## EXERCISE AIM
Take the entries that follow and write each one out exactly.
═══ WORKING DATA ═══
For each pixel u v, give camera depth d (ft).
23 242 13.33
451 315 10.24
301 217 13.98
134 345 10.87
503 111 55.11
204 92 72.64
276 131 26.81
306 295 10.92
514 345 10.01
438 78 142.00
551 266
═══
## PROBLEM SOLUTION
For each pixel u v, give camera depth d (ft).
23 242 13.33
451 315 10.24
301 217 13.98
134 345 10.87
503 111 55.11
204 92 72.64
276 131 26.81
306 295 10.92
514 345 10.01
438 78 142.00
551 266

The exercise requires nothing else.